Noch im gleichen Jahre zog Edith Potter nach Chicago, um dort eine Tätigkeit als Dozentin am neu eröffneten Chicago Lying-in Hospital, der Frauenklinik der University of Chicago, aufzunehmen. An der Universität lehrte und forschte sie, ab 1947 als außerplanmäßige und ab 1956 als planmäßige Professorin für Pathologie, bis sie 1967 emeritiert wurde. Ihren Lebensabend verbrachte sie in Fort Myers, Florida, ehe sie am 22. März 1993 während einer Kreuzfahrt in der Karibik verstarb.

Wissenschaftliche Leistung

Edith Potters wissenschaftlicher Schwerpunkt wurde maßgeblich von Herman Bundeson beeinflusst, dem damaligen Leiter des Gesundheitsamtes in Chicago. Dieser verschrieb sich der Senkung der Kindersterblichkeit in der Stadt, sodass von nun an kaum ein verstorbenes Neugeborenes ohne Obduktion beerdigt werden durfte. Dies führte dazu, dass Potter in ihrer 33-jährigen Karriere in Chicago über 10.000 solcher Obduktionen durchführte und sich somit eine weitreichende Expertise auf dem Gebiet der pädriatischen Pathologie erarbeitete. 1953 veröffentlichte sie erstmals das Standardwerk Pathology of the fetus and newborn, das in späteren Auflagen ''Potter's Pathology of the Fetus, Infant and Child'' hieß und bis heute aufgelegt wird (letztmals 2007). Ein weiteres größeres Forschungsfeld Potters war die Hämolyse bei Rhesus-Inkompatibilität.
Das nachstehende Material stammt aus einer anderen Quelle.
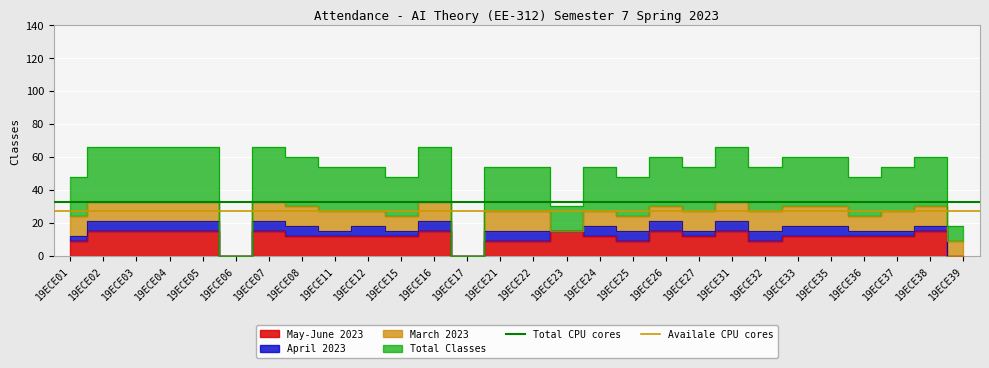

Is the value of Total CPU cores at 19ECE01 greater than the value of Availale CPU cores at 19ECE02?

Yes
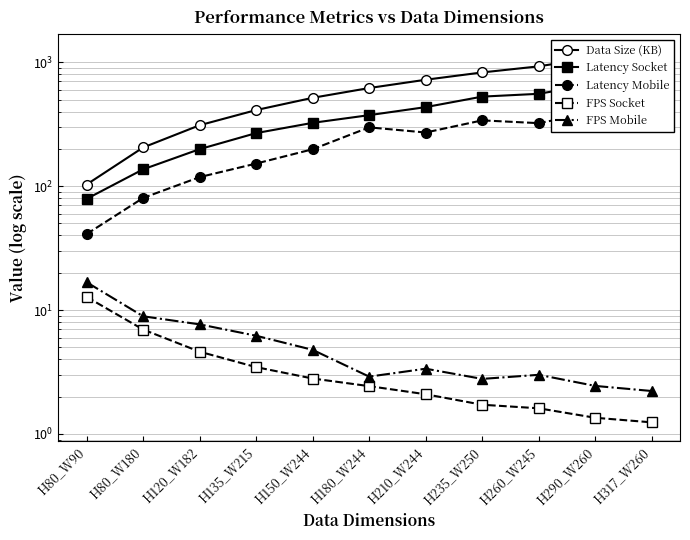

At which label does Latency Socket first exceed 373?

H180_W244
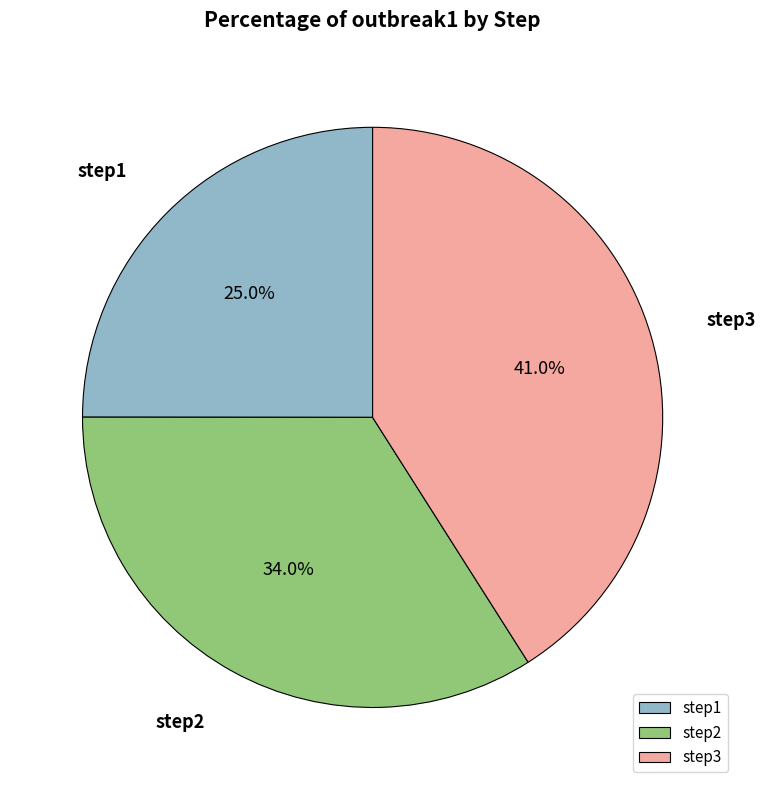

Rank the categories by value from highest to lowest.

step3, step2, step1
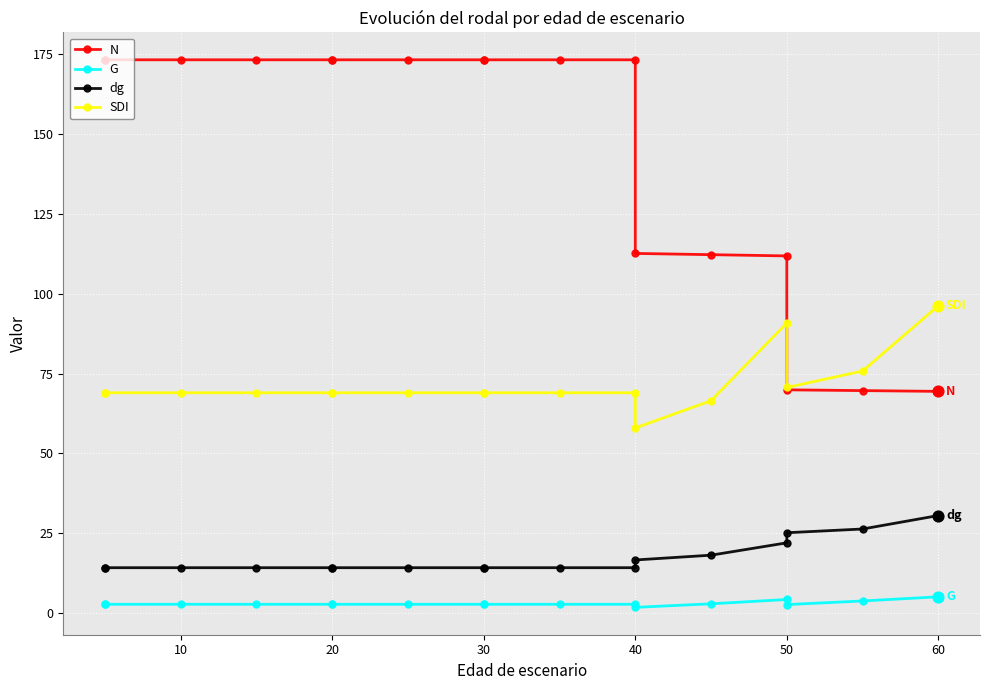

Is the value of G at 10 greater than the value of SDI at 40?

No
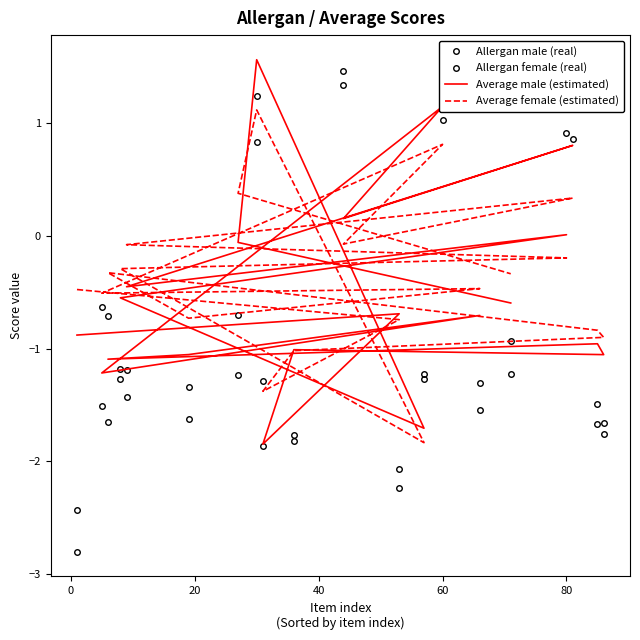

Between which two adjacent categories do Average male (estimated) and Allergan female (real) first intersect?

0 and 20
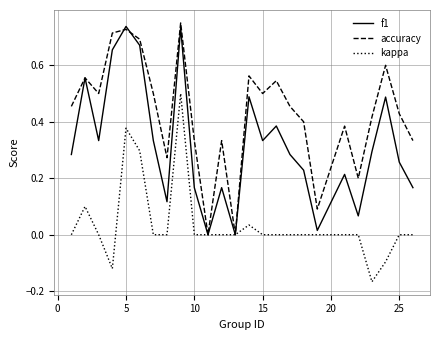

Which series has the largest total across all categories?

accuracy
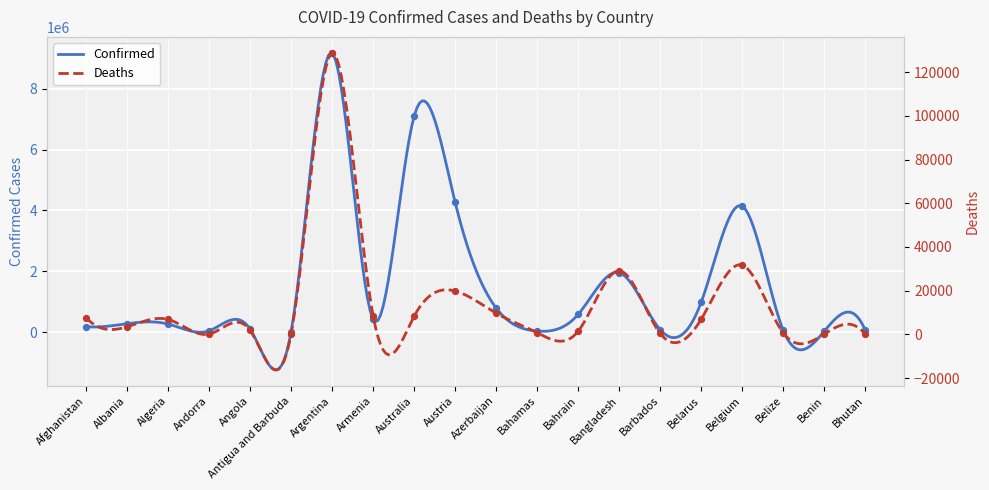

What are all the series names shown in the legend?

Confirmed, Deaths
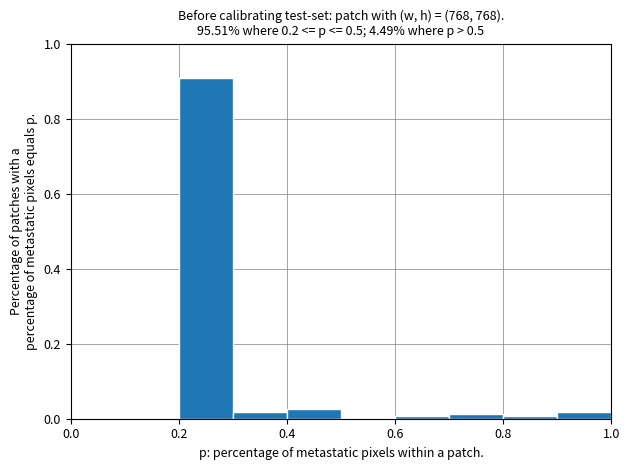

Which range on the x-axis has the tallest bar?

0.2 to 0.3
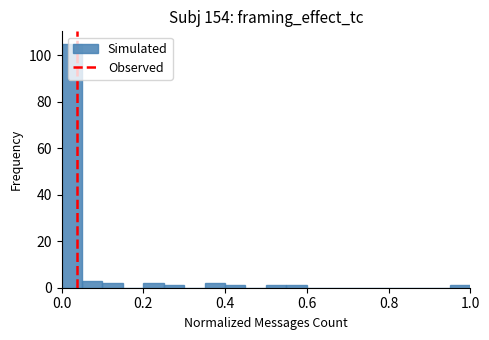

Around what value on the x-axis is the tallest bar? Give the approximate position of its centre, as read against the axis.

0.02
Eine besondere Entdeckung machte Potter, als sie Auffälligkeiten bei 20 obduzierten Neugeborenen mit bilateraler Nieren-Agenesie (beidseitigem Fehlen der Nieren) feststellte. Alle Kinder wiesen zusätzlich eine Hypoplasie (Unterentwicklung) der Lunge sowie Fehlbildungen an Extremitäten und Gesicht auf, wobei letztere besonders markant waren und fortan als Potter-Facies bezeichnet wurden: Mikrogenie, Hypertelorismus, Epikanthus medialis und fehlende Knorpelsubstanz der Ohrmuschel. Der gesamte Syndromkomplex wurde als Potter-Syndrom oder renale Dysplasie bezeichnet, wobei sich erst später herausstellte, dass alle Eigenschaften auf eine verminderte Produktion von Fruchtwasser zurückzuführen sind. Infolgedessen spricht man heute von der Potter-Sequenz oder auch der Oligohydramnion-Sequenz.

Insgesamt veröffentliche die Amerikanerin sechs Bücher sowie 140 wissenschaftliche Artikel.

Ehrungen

Edith Potter erhielt Ehrendoktorwürden der University of Pennsylvania, der University of South Florida, an der seit 1988 eine jährliche Edith-Potter-Vorlesung gehalten wird, sowie der Universidade de São Paulo, an der sie 1949 als Gastprofessorin tätig war. Ihre Leistungen wurden unter anderem von der American Gynecological Society, der National Association for Retarded Children (heute Arc of the United States) und der University of Minnesota gewürdigt. Ferner war sie Ehrenmitglied der Society for Pediatric Pathology und wurde 1983 in die Hall of Fame des American Congress of Obstetricians and Gynecologists aufgenommen.

Persönliches

Edith Potter heiratete am 17. Juni 1944 (nach anderen Quellen bereits 1943) Alvin Meyer, der eine Tochter mit in die Ehe brachte. Meyer verstarb 1976, in dessen Folge sie Frank Deats, einen Freund der Familie, ehelichte, allerdings bereits 1983 erneut verwitwet wurde.